• [Excerpted records]:
--- START ---
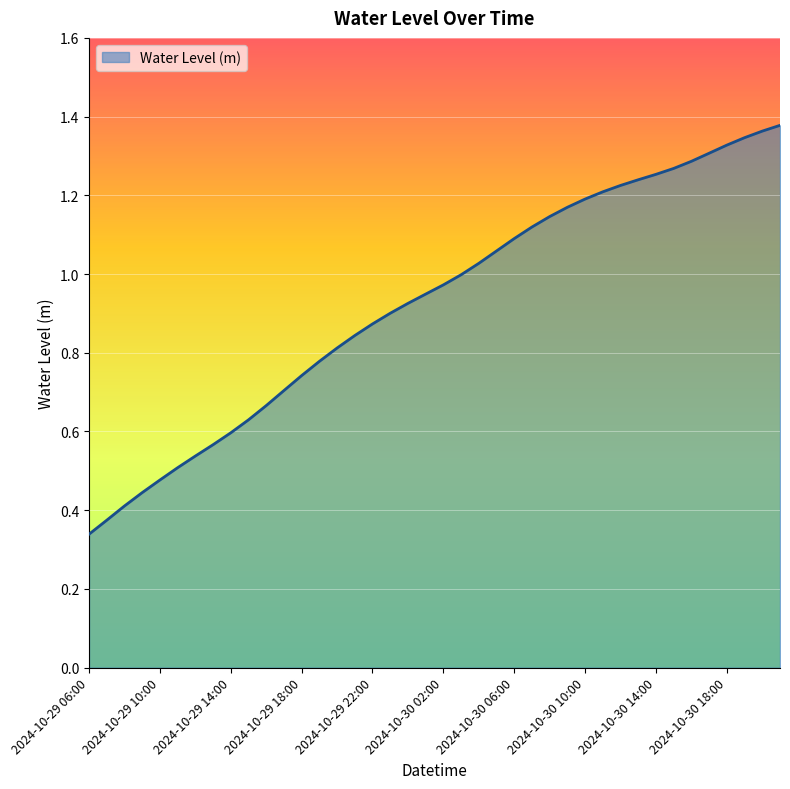

True or false: the data has more than 2 interior local peaks.

False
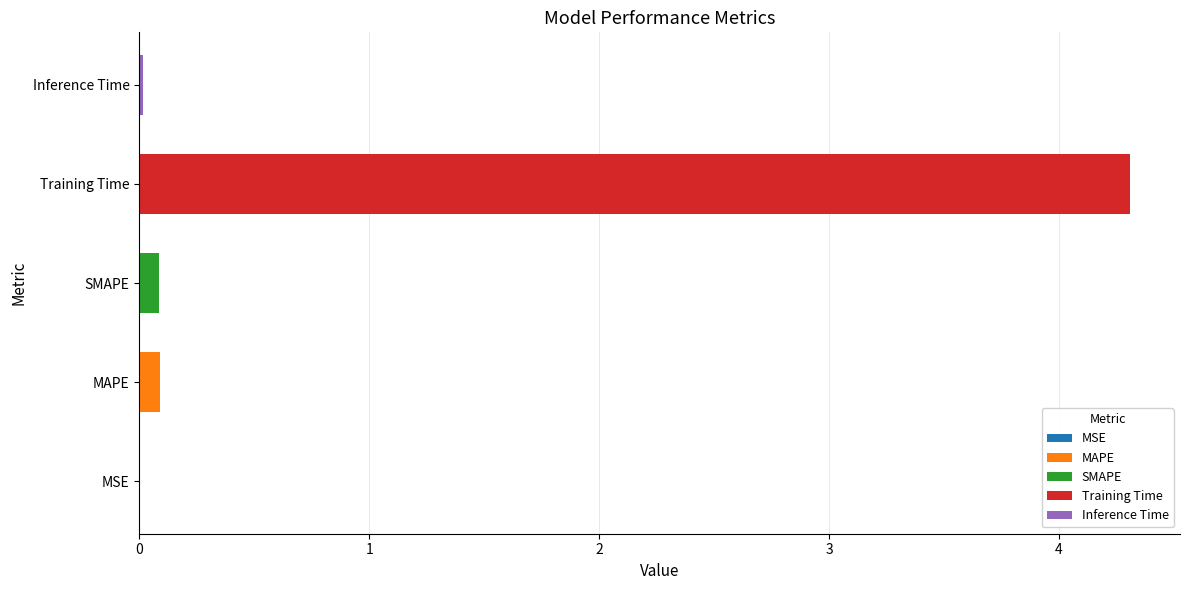

What is the sum of the values at MAPE and Training Time?

4.4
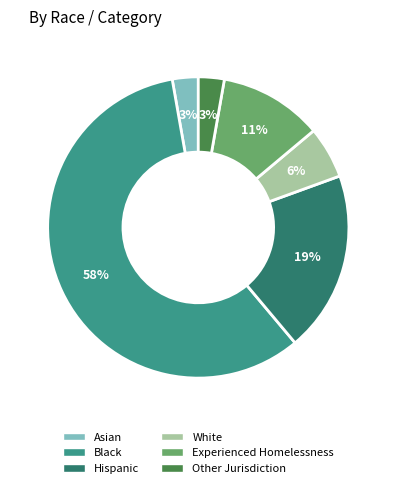

To the nearest percent, what is the average slice percentage?

17%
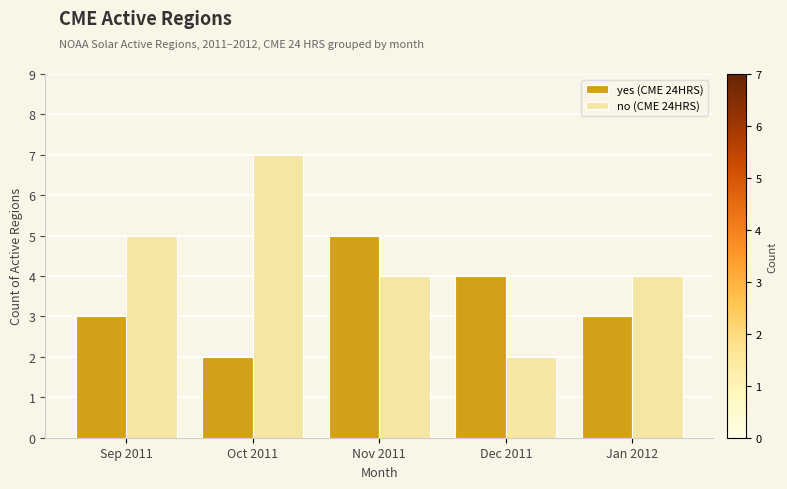

What is the average value of the no (CME 24HRS) series?

4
--- END ---
Copy each line above that contains the string "average", with case counting.

• [Output of the exercise]:
To the nearest percent, what is the average slice percentage?
What is the average value of the no (CME 24HRS) series?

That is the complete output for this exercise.